The current universal framework to address quantum physical systems
with infinitely many interacting degrees of freedom is Quantum Field
Theory. The traditional method of Feynman diagrams or perturbation
theory works well when the interaction is weak, but breaks when the
interaction is strong. The problem is to develop new mathematical
formalisms to address computations and predictions in Quantum Field
Theory.

- Why is it important for society?

Quantum field theory is the current paradigm of the theoretical
physics to describe the space-time and matter at the most fundamental
level. The current model of elementary particles and subatomic
physics, the Standard Model, is a Quantum Field Theory. Besides
nuclear physics, Quantum Field Theory describes a range of phenomena
in condensed matter physics such as strongly correlated organic
conductors, carbon nanotubes, high temperature superconductors,
quantum Hall systems, Josephon junction arrays, superfluid helium, and
many others. All these phenomena, at the cutting edge of the
research, might find groundbreaking technological applications. It is
necessary to have a good theoretical control of these phenomena, and
developing the necessary mathematical formalisms of Quantum Field
Theories is the most promising way to progress our theoretical
understanding of these physical systems.

- What are the overall objectives?

The overall objective of this project is to find novel algebraic
structures hidden in the mathematical formalism of quantum field
theory which allow more effective computations then perturbation
theory, or computations which are totally not accessible with
perturbation theory. Strongly coupled dynamical systems which have
exact solution are usually called integrable systems, and in this
project we are aiming to find mathematical structures analogous to the
structures of integrable systems in quantum field theories.

Work performed

The theoretical work performed from the beginning of the project
resulted in 25 publications or preprints in preparation to the
publication in which the results have been reported.

The main results achieved so far are centered around the two topics:
the supersymmetric localization and the integrable systems of
multiplicative Higgs bundles. We connected the results in these two
domains, we have built the novel mathematical formalism of the latter,
and we have profound connection to the formal mathematical theory
called geometric Langlands program originating in the number theory.
Many of the quantities exactly computable in low-dimensional quantum
field theories such at two-dimensional Toda theory and its massive
deformations have been linked to the supersymmetry protected
observables in higher dimensional gauge theories, such as
four-dimensional supersymmetric Yang-Mills.

Final results

All results reported in the 25 publications (except the two review
articles among them) are novel and beyond the state of the art, with
the main progress outlined above in the work performed section.

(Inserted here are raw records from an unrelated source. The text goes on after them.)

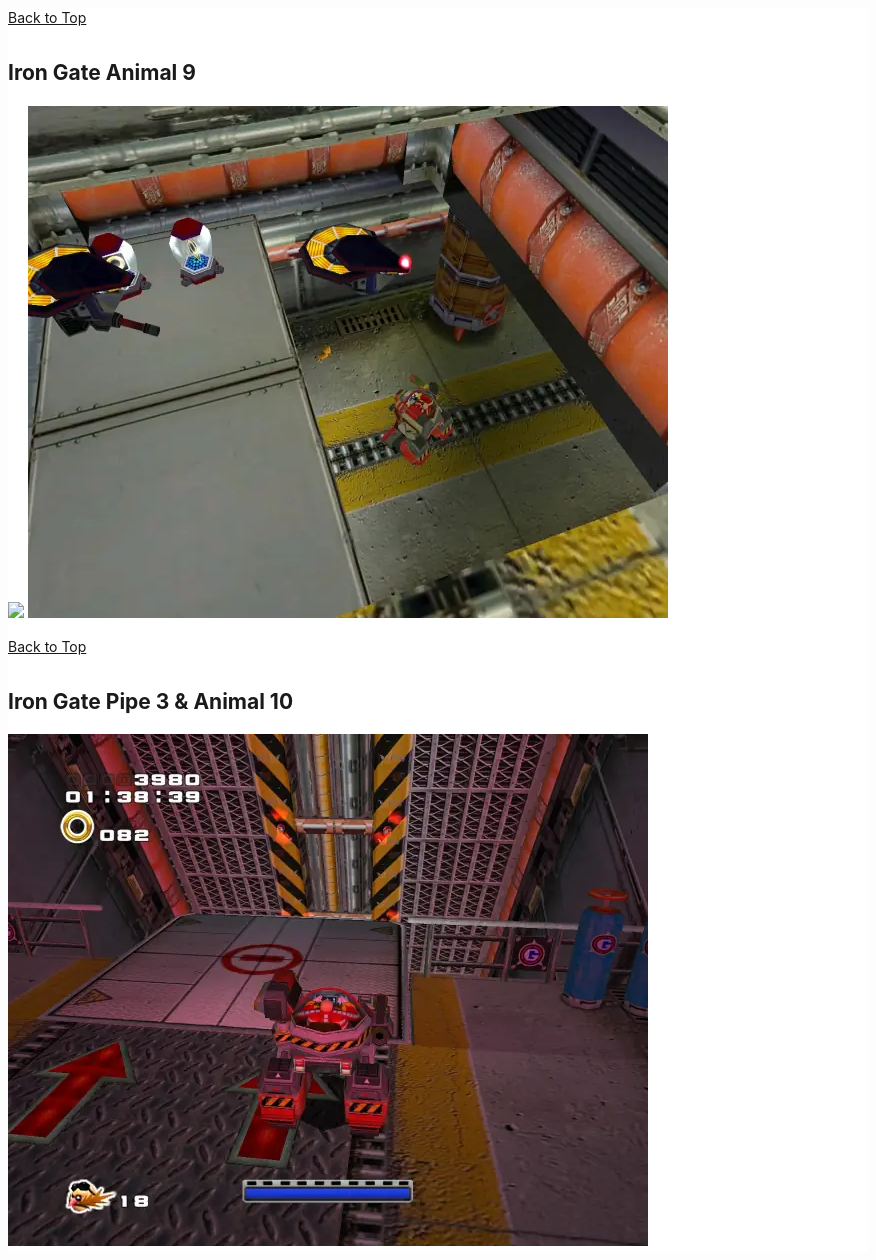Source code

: [Back to Top](#)

## Iron Gate Animal 9
![](./IronGate/Animal-9th-Far.webp)
![](./IronGate/Animal-9th-Close.webp)

[Back to Top](#)  

## Iron Gate Pipe 3 & Animal 10
![](./IronGate/Pipe-3rd-Far.webp)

We expect to obtain novel results until the end of the project in two
domains: (i) generalization of integrable system of multiplicative
Higgs bundles for a reductive Lie group G to the supergroup. In the
case when G is the supergroup PSL(4|4) this will allow us to address
with proper mathematical formalism the maximally supersymmetric
Yang-Mills theory in four dimensions in the large N limit with
conjectured Yangian symmetry and (ii) developing the computational
connection between integrable systems approach and conformal bootstrap
approach to non-perturbative dynamics of quantum field theories.